ERIC Identifier: ED405913
Publication Date: 1997-02-00
Author: Lee, Lucy
Source: ERIC Clearinghouse for Community Colleges Los Angeles CA.
Civic Literacy, Service Learning, and Community Renewal. ERIC Digest.
Coping with escalating costs, responding to greater diversity among students, and keeping pace with changing technology are all high priorities for today's educators. In the midst of these demands, however, colleges are striving to reconnect with the communities they serve. At a time of widespread public cynicism about social institutions, America's community colleges can function as catalysts for community renewal, at the same time reasserting the relevance and value of postsecondary education in preparing students for productive citizenship.
Nearly 10 years ago, the Commission on the Future of the Community College called for a new commitment to community-building, and urged further development of service learning curricula. This Digest reviews some of the empirical models of civic renewal and experiential curricula in use at community colleges around the country.
Lynn Barnett cites a surge in service learning programs at community colleges, as evidenced in a national survey reported in the "Community College Times" in 1995. Service learning is classroom based, but involves an experiential component, usually volunteer work, that ties in with the in-class curriculum. About a third of the colleges surveyed had formalized service learning in their course work; nearly half provided an office or campus center to coordinate and communicate community service opportunities to students. Only a handful of the colleges specified a service requirement for graduation; nonetheless there is growing recognition, according to Barnett, of the natural fit between service learning and the mission of community colleges as teaching and community-serving institutions.
1. Balancing course materials to reflect the seemingly conflicting values of individual rights and community responsibility.
2. Being prepared to confront the ethical issues raised.
3. Incorporating more opportunities for experiential learning into their course work.
Similarly, community college trustees and administrators can model good citizenship by:
1. Acting as the conveners for partnerships involving education, business, and the community.
2. Sharing and publicizing "best practices" in community service.

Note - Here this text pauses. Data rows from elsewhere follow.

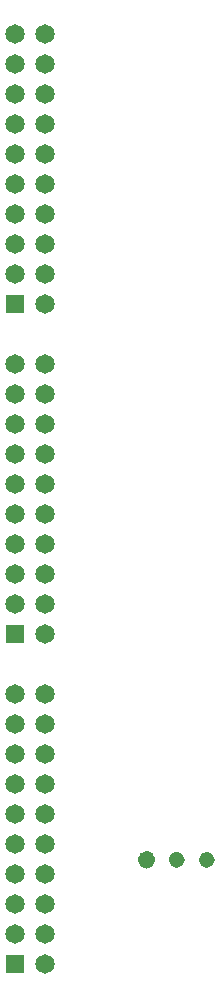
<source format=gbs>
%TF.GenerationSoftware,KiCad,Pcbnew,8.0.3-8.0.3-0~ubuntu22.04.1*%
%TF.CreationDate,2024-06-07T23:15:48+01:00*%
%TF.ProjectId,0002-65C816S-minimal,30303032-2d36-4354-9338-3136532d6d69,A*%
%TF.SameCoordinates,Original*%
%TF.FileFunction,Soldermask,Bot*%
%TF.FilePolarity,Negative*%
%FSLAX46Y46*%
G04 Gerber Fmt 4.6, Leading zero omitted, Abs format (unit mm)*
G04 Created by KiCad (PCBNEW 8.0.3-8.0.3-0~ubuntu22.04.1) date 2024-06-07 23:15:48*
%MOMM*%
%LPD*%
G01*
G04 APERTURE LIST*
%ADD10C,0.686396*%
%ADD11C,0.730074*%
%ADD12C,0.668466*%
%ADD13R,1.650000X1.650000*%
%ADD14C,1.650000*%
G04 APERTURE END LIST*
D10*
X138493198Y-136000000D02*
G75*
G02*
X137806802Y-136000000I-343198J0D01*
G01*
X137806802Y-136000000D02*
G75*
G02*
X138493198Y-136000000I343198J0D01*
G01*
D11*
X135965037Y-136000000D02*
G75*
G02*
X135234963Y-136000000I-365037J0D01*
G01*
X135234963Y-136000000D02*
G75*
G02*
X135965037Y-136000000I365037J0D01*
G01*
D12*
X141034233Y-136000000D02*
G75*
G02*
X140365767Y-136000000I-334233J0D01*
G01*
X140365767Y-136000000D02*
G75*
G02*
X141034233Y-136000000I334233J0D01*
G01*
D13*
%TO.C,PL2*%
X124460000Y-116840000D03*
D14*
X127000000Y-116840000D03*
X124460000Y-114300000D03*
X127000000Y-114300000D03*
X124460000Y-111760000D03*
X127000000Y-111760000D03*
X124460000Y-109220000D03*
X127000000Y-109220000D03*
X124460000Y-106680000D03*
X127000000Y-106680000D03*
X124460000Y-104140000D03*
X127000000Y-104140000D03*
X124460000Y-101600000D03*
X127000000Y-101600000D03*
X124460000Y-99060000D03*
X127000000Y-99060000D03*
X124460000Y-96520000D03*
X127000000Y-96520000D03*
X124460000Y-93980000D03*
X127000000Y-93980000D03*
%TD*%
D13*
%TO.C,PL1*%
X124460000Y-88900000D03*
D14*
X127000000Y-88900000D03*
X124460000Y-86360000D03*
X127000000Y-86360000D03*
X124460000Y-83820000D03*
X127000000Y-83820000D03*
X124460000Y-81280000D03*
X127000000Y-81280000D03*
X124460000Y-78740000D03*
X127000000Y-78740000D03*
X124460000Y-76200000D03*
X127000000Y-76200000D03*
X124460000Y-73660000D03*
X127000000Y-73660000D03*
X124460000Y-71120000D03*
X127000000Y-71120000D03*
X124460000Y-68580000D03*
X127000000Y-68580000D03*
X124460000Y-66040000D03*
X127000000Y-66040000D03*
%TD*%
D13*
%TO.C,PL3*%
X124460000Y-144780000D03*
D14*
X127000000Y-144780000D03*
X124460000Y-142240000D03*
X127000000Y-142240000D03*
X124460000Y-139700000D03*
X127000000Y-139700000D03*
X124460000Y-137160000D03*
X127000000Y-137160000D03*
X124460000Y-134620000D03*
X127000000Y-134620000D03*
X124460000Y-132080000D03*
X127000000Y-132080000D03*
X124460000Y-129540000D03*
X127000000Y-129540000D03*
X124460000Y-127000000D03*
X127000000Y-127000000D03*
X124460000Y-124460000D03*
X127000000Y-124460000D03*
X124460000Y-121920000D03*
X127000000Y-121920000D03*
%TD*%
M02*

</source>
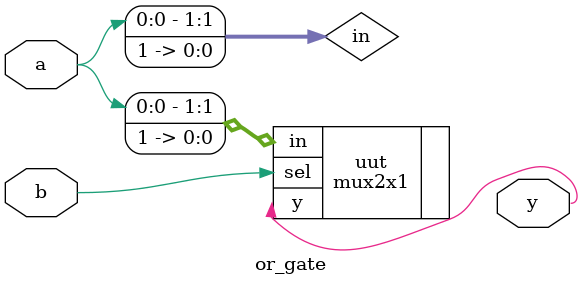
<source format=v>
`include "../muxes/mux2x1.v"
module or_gate(input a,b,
			output  y);
reg [1:0] in; 
  mux2x1 uut (
    .in(in),
    .sel(b),
    .y(y)
  );
always@(a,b)begin
in = {a,1'b1};
end
endmodule

</source>
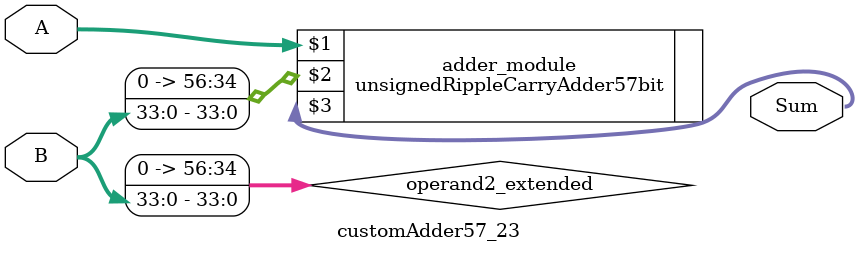
<source format=v>
module customAdder57_23(
                        input [56 : 0] A,
                        input [33 : 0] B,
                        
                        output [57 : 0] Sum
                );

        wire [56 : 0] operand2_extended;
        
        assign operand2_extended =  {23'b0, B};
        
        unsignedRippleCarryAdder57bit adder_module(
            A,
            operand2_extended,
            Sum
        );
        
        endmodule
        
</source>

3. Using faculty and staff performance evaluations to recognize and reward community involvement (Mathias).
For civic literacy and service learning programs to thrive, however, they must inspire the authentic enthusiasm of students. How do educators help develop in their students the lifelong habit of community involvement? Fundamental to the task is stimulating a discussion about civic responsibility and the nature of democracy (McCarty; Mathias). The study of philosophy, according to McCarty, provides a foundation for social action, and is therefore intimately connected to the notion of service. Drawing from such authors as Sophocles, Plato, Machiavelli, and Locke, students prepare to make the leap from theoretical texts to exploration of real-world dilemmas in a course on "Society and the Individual" at Anne Arundel Community College in Maryland (Mathias). Similarly, in an applied leadership theory class at Miami-Dade Community College (M-DCC), students use writing assignments to reflect on ways to reconcile individual and collective goals in a democratic society (Exley).
Miami-Dade Community College is a forerunner in the development of experiential learning through community service. Service learning, according to M-DCC, must first be defined by a sound partnership between the college and a community agency. The service learning curricula is designed to respond to an important need in the community. It must include an academic component, usually faculty-led reflections connecting students' volunteer experience to other course requirements (Exley). The Partners in Action and Learning project at M-DCC, implemented in 1993, began with workshops that introduced faculty to service learning, and the establishment of two pilot centers within this large, five-campus community college. Faculty minigrants were used to fund the initial outreach efforts, involving more than 800 students at 145 agencies throughout Dade County; academic credit was awarded on the basis of demonstrated learning. Student satisfaction surveys indicated that service learning experiences helped students connect their effort to a broader concern with social problems.
Understanding the workplace within that broader context is increasingly important to employers, who are seeking a new level of civic literacy in their employees. At the very least, it must encompass skills in handling complex interrelationships among diverse groups and in working toward collective goals in a fast-paced, changing world. Students being prepared to enter the workforce must also be encouraged to embrace the values and ethics that form the foundation of good citizenship (Lisman).
A MODEL FOR ACTION
From 1986-96 Hagerstown Junior College (HJC) in Maryland sought to make that shift, moving from a "passive, reactive institution to a proactive agent for community renewal" (Ottenritter and Parsons, p 62). Community leaders, other educators, citizen stakeholders, politicians, and public service agency staff were invited to devise an "action plan" for this transformation of HJC. One of the first steps was to appoint a leadership council of people from the college's service area who collaborate to provide direction for the institution. One clear goal that emerged as HJC began reassessing its mission was the need to prepare students for professional lives of challenge and change. Discussions of ethics and principles of good leadership have been incorporated in a variety of classrooms at HJC, and a new leadership development course emphasizing civic responsibility has been initiated. In addition, the college has infused a service learning approach throughout the curriculum; a service learning advisory board provides in-service training for faculty and helps evaluate the impact of service learning programs on students (Ottenritter and Parsons).